**Text excerpt**
◆ ◆ ◆ ◆

Fisk, the London Independent's senior Middle East correspondent, is one of the best-known--and most polarizing--war reporters, one of the few print journalists with adoring fans and equally passionate detractors. The Independent, after discovering that most of its web hits came from Fisk readers, began charging a fee for his columns, well before other papers in Europe and North America were charging for "premium content." Now one may buy several news packages, including "Robert Fisk" for £50 a year (about $90). It is tempting to compare him to Howard Stern or Rush Limbaugh for the exclamations of fierce loyalty or disdain that his pugnacious columns inspire. But Fisk is more serious than either man and, as The Great War for Civilisation exhaustively demonstrates, he has a command of his subject worthy of a historian.
Fisk draws the title of his book from an inscription on the flip side of the World War I victory medal awarded to his father, Bill Fisk, whose service in that war was the signal experience of an otherwise unexceptional life. As a boy, Robert got a glimpse of war's ravages during family excursions to European battlefields, and his father earned a rare ration of filial admiration for demonstrating that moral bearings need not be forfeited in war. Lieut. William Fisk apparently refused to lead a firing squad charged with executing an Australian soldier for desertion and murder; the elder Fisk would have recognized a kindred spirit in Staff Sergeant Nolde, no doubt.
A few other heroes appear at the most unexpected moments--a Muslim cleric who rescued the author from a potentially fatal beating in Afghanistan comes to mind--but The Great War for Civilisation does not offer many feel-good endings. Fisk's often powerful reportage is steeped in a rich appreciation of history, but the book is not chronologically tidy, nor does it advance a sustained argument to guide the reader through a vast body of work that represents thirty years of distinctively tenacious, often brave journalism. I must admit that while reading this massive, unruly book I imagined Fisk emptying all his drawers on the bed. The book would have benefited greatly from a strong-willed editor. It is not just that the prose is sometimes flabby but that anecdotes and jabs are recycled, sometimes within the same chapter. Perhaps the editors at Knopf believe that Fisk is so important to Middle East journalism--or so revered by his readers--that every nail clipping and bon mot needs to be preserved. If so, they missed a chance to offer an even more compelling, less daunting volume, especially for readers with a newly acquired curiosity about the Middle East. Even so, this is a significant work that is sure to endure well after the current flood of Middle East-related books has crested.

◆ ◆ ◆ ◆

**Material shown**
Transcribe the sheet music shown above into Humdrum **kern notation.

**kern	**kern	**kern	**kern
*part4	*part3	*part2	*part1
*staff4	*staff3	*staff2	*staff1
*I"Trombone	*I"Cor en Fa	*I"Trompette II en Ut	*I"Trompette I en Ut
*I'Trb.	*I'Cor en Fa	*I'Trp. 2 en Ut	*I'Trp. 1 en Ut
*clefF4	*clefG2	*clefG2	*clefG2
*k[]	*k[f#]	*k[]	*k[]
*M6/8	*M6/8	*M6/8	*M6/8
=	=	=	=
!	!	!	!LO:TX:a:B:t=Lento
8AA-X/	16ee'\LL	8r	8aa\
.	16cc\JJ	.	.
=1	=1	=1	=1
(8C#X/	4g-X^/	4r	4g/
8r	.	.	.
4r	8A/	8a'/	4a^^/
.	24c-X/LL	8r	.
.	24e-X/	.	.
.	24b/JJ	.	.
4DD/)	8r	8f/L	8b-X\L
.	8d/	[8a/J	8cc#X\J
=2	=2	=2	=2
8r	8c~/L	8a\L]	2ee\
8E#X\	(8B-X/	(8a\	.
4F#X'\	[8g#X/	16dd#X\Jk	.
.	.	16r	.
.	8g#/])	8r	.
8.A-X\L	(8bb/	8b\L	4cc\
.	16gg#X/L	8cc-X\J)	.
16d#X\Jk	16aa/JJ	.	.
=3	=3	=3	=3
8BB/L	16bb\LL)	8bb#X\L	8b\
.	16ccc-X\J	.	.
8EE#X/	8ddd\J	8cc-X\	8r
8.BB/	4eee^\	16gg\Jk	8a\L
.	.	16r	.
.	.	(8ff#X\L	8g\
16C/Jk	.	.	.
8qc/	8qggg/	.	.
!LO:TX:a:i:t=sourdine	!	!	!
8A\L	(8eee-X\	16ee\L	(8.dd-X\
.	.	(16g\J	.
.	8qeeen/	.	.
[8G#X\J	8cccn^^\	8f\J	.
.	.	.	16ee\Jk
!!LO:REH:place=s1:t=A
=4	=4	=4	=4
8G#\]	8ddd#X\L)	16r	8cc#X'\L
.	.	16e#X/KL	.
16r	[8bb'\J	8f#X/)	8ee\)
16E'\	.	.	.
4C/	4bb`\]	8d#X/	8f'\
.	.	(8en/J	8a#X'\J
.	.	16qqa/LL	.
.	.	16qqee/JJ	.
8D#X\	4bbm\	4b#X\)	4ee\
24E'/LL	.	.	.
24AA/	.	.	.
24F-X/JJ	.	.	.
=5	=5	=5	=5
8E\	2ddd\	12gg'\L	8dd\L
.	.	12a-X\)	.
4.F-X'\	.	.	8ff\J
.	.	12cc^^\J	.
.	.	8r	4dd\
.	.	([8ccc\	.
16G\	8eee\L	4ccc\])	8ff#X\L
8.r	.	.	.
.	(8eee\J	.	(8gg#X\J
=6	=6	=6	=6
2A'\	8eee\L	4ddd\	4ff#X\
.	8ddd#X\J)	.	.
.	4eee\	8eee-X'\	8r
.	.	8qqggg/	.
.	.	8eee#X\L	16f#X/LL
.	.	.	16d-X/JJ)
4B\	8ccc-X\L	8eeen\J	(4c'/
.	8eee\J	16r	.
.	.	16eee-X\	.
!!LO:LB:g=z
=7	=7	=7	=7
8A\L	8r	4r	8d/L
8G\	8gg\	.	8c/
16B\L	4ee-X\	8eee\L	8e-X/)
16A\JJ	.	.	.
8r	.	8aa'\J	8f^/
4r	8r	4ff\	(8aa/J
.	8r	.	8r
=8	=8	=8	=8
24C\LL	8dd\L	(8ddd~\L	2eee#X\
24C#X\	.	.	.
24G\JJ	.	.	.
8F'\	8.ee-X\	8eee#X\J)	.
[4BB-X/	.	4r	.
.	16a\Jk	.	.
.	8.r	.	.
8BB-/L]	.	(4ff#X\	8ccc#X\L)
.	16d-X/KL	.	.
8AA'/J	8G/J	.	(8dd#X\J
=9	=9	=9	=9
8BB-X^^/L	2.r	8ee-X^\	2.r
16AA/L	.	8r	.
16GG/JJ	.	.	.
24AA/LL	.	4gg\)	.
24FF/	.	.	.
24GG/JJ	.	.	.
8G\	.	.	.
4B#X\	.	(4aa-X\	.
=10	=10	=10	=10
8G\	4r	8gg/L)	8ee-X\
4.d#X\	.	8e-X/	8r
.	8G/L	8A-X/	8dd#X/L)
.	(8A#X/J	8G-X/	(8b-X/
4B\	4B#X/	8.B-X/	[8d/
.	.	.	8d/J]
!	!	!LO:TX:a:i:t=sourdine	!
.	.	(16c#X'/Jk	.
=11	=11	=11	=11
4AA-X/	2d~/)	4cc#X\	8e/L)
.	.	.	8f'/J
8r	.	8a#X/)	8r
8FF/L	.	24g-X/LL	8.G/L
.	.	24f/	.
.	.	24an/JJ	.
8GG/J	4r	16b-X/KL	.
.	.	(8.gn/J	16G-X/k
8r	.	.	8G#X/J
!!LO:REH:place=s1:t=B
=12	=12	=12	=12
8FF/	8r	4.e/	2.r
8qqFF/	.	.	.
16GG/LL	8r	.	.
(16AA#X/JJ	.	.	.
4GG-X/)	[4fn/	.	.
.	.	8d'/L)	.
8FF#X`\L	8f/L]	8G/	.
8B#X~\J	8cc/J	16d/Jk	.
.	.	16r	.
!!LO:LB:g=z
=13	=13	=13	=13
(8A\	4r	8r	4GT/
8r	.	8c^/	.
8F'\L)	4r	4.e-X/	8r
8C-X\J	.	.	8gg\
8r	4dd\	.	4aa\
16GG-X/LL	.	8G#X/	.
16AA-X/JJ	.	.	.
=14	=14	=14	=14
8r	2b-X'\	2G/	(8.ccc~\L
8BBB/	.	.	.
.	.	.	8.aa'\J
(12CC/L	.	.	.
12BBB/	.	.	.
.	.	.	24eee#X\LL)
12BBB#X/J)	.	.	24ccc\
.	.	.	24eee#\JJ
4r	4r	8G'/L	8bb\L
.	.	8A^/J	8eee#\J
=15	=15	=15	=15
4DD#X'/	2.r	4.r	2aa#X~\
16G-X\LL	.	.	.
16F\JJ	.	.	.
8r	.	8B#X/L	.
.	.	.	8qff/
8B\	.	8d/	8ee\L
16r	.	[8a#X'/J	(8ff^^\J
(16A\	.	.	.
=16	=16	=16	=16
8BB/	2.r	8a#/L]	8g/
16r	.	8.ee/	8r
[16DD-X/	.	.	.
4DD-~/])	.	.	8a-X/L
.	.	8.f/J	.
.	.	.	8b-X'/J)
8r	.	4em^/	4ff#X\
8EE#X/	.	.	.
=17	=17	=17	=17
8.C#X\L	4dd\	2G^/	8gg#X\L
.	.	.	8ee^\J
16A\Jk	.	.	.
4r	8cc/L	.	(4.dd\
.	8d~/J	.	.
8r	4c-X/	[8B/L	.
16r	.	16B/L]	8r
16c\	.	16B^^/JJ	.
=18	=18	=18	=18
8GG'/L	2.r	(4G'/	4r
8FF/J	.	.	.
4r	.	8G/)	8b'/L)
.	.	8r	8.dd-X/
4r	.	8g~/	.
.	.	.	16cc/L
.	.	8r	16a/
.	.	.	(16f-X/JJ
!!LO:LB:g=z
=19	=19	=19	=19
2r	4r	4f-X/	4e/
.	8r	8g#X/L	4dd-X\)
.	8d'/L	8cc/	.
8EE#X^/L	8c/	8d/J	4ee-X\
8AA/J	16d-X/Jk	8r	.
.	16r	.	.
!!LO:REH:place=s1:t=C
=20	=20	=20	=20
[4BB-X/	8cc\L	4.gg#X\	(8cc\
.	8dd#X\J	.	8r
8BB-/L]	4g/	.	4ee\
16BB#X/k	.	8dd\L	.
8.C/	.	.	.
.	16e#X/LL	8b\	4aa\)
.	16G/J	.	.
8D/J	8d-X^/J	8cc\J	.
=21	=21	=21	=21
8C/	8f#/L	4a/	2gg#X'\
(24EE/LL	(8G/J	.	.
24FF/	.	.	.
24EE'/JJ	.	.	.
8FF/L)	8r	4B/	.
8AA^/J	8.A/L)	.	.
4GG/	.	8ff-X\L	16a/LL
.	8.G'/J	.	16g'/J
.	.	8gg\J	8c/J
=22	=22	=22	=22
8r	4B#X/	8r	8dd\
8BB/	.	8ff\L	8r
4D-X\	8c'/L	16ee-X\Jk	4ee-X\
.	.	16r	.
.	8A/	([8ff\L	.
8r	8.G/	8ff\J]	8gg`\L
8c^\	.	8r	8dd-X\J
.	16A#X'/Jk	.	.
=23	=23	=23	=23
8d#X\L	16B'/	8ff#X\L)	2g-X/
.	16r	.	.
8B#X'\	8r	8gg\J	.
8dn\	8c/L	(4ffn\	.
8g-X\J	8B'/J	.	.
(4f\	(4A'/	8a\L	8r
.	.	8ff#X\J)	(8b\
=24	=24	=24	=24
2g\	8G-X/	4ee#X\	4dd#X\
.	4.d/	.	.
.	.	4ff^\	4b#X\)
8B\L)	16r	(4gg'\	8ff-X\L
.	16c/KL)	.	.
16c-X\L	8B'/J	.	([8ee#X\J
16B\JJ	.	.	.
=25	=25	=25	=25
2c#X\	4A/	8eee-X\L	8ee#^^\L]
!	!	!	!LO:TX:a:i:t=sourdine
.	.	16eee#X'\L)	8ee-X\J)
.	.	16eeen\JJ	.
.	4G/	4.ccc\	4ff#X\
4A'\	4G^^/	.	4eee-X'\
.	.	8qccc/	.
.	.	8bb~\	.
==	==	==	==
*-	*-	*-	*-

◆ ◆ ◆ ◆

Please answer these questions from the review of Robert Fisk's book:
(a) What yearly price does The Independent charge for its "Robert Fisk" package?
(b) What is the source of the book's title?
(c) Who rescued Fisk from a potentially fatal beating in Afghanistan?
The listing isn't needed here.

**Task result**
(a) £50 a year (about $90).
(b) An inscription on the flip side of the World War I victory medal awarded to his father, Bill Fisk.
(c) A Muslim cleric.